CONSIGNE
Restituez mot pour mot le passage du texte sur La Stratégie du choc qui commence par « La Stratégie du choc de » et se poursuit jusqu'à « de quelques autres. ».

EXTRAIT
━━━━━━
La Stratégie du choc de Noami Klein
La stratégie du choc, le livre de Noami Klein, est débattu depuis sa parution en 2007 dans le monde anglo-saxon. Les économistes, les historiens, considèrent que le livre est aussi important que la thèse de Francis Fukuyama proclamant, in fine, la fin de l'histoire. Noami Klein nous explique qu'il vaut mieux la connaître afin (peut-être) d'arrêter de faire des guerres dont le profit ne sert qu'à quelques-uns et qui alimentent l'hybris (l'orgueil, la super puissance) de quelques autres.
Désormais, nous disposons d'un film (en DVD) de Michael Winterbottom et Mat Whitecross. En 80 minutes, les deux réalisateurs essaient de résumer le parcours historique du cancer néolibéral, un modèle toxique qui détruit les économies et, pire encore, pollue les environnements – aussi physiques que mentaux – dans un cauchemar techniciste qui ne ravit que les spéculateurs. Ceux-là même qui, grâce à la technique, investissent et désinvestissent en 3 secondes pour enterrer leur magot dans les paradis fiscaux.
━━━━━━
DONNÉES AFFICHÉES
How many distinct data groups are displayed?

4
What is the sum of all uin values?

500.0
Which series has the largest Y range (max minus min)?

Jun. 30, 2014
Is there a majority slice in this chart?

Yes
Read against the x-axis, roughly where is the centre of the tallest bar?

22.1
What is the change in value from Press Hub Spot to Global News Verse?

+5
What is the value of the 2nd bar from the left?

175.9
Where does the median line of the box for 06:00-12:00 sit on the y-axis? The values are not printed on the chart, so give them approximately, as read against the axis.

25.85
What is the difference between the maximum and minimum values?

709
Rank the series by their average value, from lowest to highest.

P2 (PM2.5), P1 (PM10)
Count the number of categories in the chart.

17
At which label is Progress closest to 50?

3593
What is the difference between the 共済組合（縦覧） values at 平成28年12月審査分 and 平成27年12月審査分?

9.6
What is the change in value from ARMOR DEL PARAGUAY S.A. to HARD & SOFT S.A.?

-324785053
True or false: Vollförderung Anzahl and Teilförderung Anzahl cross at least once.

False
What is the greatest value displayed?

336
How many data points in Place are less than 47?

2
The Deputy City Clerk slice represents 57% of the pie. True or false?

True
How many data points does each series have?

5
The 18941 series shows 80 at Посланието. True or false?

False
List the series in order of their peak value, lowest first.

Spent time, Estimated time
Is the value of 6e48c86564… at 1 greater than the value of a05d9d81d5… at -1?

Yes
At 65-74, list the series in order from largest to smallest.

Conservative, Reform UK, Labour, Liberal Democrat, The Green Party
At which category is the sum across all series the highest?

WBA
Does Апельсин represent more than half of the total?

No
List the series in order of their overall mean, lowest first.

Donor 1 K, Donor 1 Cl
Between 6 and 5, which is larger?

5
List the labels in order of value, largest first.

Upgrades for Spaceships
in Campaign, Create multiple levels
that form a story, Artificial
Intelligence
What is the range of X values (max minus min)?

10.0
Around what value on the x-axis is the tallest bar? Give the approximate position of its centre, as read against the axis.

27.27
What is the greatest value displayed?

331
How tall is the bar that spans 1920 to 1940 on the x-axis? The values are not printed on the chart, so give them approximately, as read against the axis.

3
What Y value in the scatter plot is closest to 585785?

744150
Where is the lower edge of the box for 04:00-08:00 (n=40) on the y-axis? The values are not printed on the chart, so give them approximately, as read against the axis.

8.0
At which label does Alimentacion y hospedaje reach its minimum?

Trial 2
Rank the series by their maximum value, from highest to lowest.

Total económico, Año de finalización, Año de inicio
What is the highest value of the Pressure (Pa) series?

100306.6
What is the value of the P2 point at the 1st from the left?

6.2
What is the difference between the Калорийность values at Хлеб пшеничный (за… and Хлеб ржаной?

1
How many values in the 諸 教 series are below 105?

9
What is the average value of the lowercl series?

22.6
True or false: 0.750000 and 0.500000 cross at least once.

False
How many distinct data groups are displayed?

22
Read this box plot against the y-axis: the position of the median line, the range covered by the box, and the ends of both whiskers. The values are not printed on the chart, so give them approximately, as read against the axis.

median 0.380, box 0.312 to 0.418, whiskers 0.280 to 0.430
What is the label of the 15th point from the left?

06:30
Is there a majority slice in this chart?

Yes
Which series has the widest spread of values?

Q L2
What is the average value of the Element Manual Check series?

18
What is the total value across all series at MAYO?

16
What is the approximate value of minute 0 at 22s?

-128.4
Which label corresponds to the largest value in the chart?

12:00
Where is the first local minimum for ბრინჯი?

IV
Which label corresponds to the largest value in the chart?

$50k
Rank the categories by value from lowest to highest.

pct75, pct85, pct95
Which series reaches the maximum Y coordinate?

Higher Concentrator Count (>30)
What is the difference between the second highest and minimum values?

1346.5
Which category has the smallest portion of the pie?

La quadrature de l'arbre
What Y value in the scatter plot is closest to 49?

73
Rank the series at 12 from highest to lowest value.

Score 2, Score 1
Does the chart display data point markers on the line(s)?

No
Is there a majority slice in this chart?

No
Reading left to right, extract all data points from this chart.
━━━━━━
RÉPONSE ATTENDUE
La Stratégie du choc de Noami Klein
La stratégie du choc, le livre de Noami Klein, est débattu depuis sa parution en 2007 dans le monde anglo-saxon. Les économistes, les historiens, considèrent que le livre est aussi important que la thèse de Francis Fukuyama proclamant, in fine, la fin de l'histoire. Noami Klein nous explique qu'il vaut mieux la connaître afin (peut-être) d'arrêter de faire des guerres dont le profit ne sert qu'à quelques-uns et qui alimentent l'hybris (l'orgueil, la super puissance) de quelques autres.